In deze uitspraak van de Rechtbank Den Haag op 22 december 2023, wordt het beroep van eiser tegen de afwijzing van zijn aanvraag voor een verblijfsvergunning beoordeeld. Eiser, geboren in 1980 en van Surinaamse nationaliteit, had op 17 augustus 2021 een verblijfsvergunning aangevraagd met het doel 'humanitair tijdelijk'. De aanvraag werd afgewezen door de staatssecretaris van Justitie en Veiligheid, omdat eiser geen geldige machtiging voorlopig verblijf (mvv) had. Eiser heeft bezwaar gemaakt tegen deze afwijzing, maar het bestreden besluit bleef ongewijzigd. De rechtbank heeft de zaak op 28 september 2023 behandeld, waarbij eiser en zijn gemachtigde aanwezig waren, evenals de gemachtigde van de verweerder.

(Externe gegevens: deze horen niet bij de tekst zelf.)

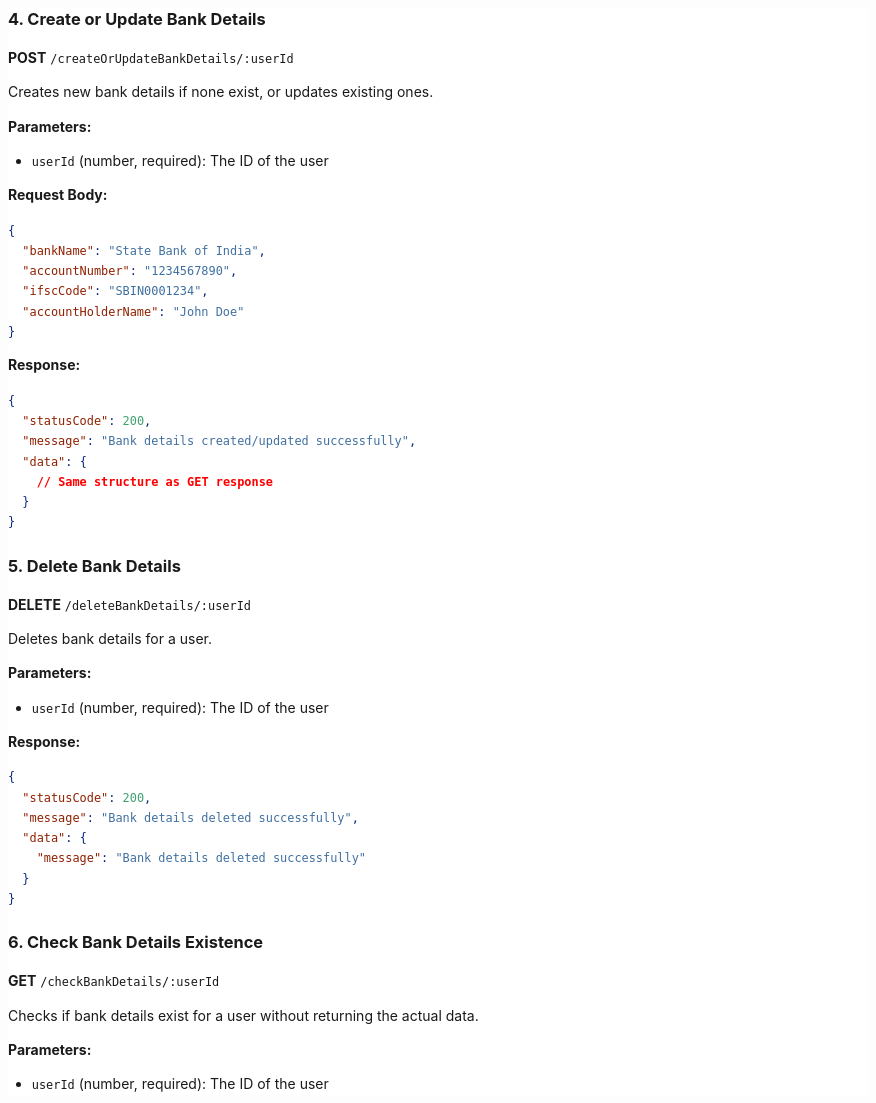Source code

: ### 4. Create or Update Bank Details
**POST** `/createOrUpdateBankDetails/:userId`

Creates new bank details if none exist, or updates existing ones.

**Parameters:**
- `userId` (number, required): The ID of the user

**Request Body:**
```json
{
  "bankName": "State Bank of India",
  "accountNumber": "1234567890",
  "ifscCode": "SBIN0001234",
  "accountHolderName": "John Doe"
}
```

**Response:**
```json
{
  "statusCode": 200,
  "message": "Bank details created/updated successfully",
  "data": {
    // Same structure as GET response
  }
}
```

### 5. Delete Bank Details
**DELETE** `/deleteBankDetails/:userId`

Deletes bank details for a user.

**Parameters:**
- `userId` (number, required): The ID of the user

**Response:**
```json
{
  "statusCode": 200,
  "message": "Bank details deleted successfully",
  "data": {
    "message": "Bank details deleted successfully"
  }
}
```

### 6. Check Bank Details Existence
**GET** `/checkBankDetails/:userId`

Checks if bank details exist for a user without returning the actual data.

**Parameters:**
- `userId` (number, required): The ID of the user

De rechtbank oordeelt dat de staatssecretaris terecht heeft geoordeeld dat eiser niet in aanmerking komt voor vrijstelling van het mvv-vereiste. Dit besluit is gebaseerd op een BMA-advies dat stelt dat eiser zonder medische voorzieningen kan reizen. Eiser heeft niet overtuigend aangetoond dat zijn medische situatie ernstiger is dan het BMA heeft vastgesteld. De rechtbank benadrukt dat de belangenafweging, die moet plaatsvinden in het kader van artikel 8 van het EVRM, in het nadeel van eiser is uitgevallen. De rechtbank concludeert dat er geen sprake is van een meer dan gebruikelijke afhankelijkheidsrelatie tussen eiser en zijn zus, die in Nederland woont, en dat de staatssecretaris de economische belangen van de Nederlandse staat ook in de afweging heeft meegenomen.
De rechtbank verklaart het beroep ongegrond en het verzoek om een voorlopige voorziening niet-ontvankelijk, omdat er geen connexiteit meer is. De uitspraak is openbaar gedaan en een afschrift is verzonden aan de betrokken partijen. Eiser kan binnen vier weken na verzending van de uitspraak een beroepschrift indienen bij de Afdeling bestuursrechtspraak van de Raad van State als hij het niet eens is met de uitspraak.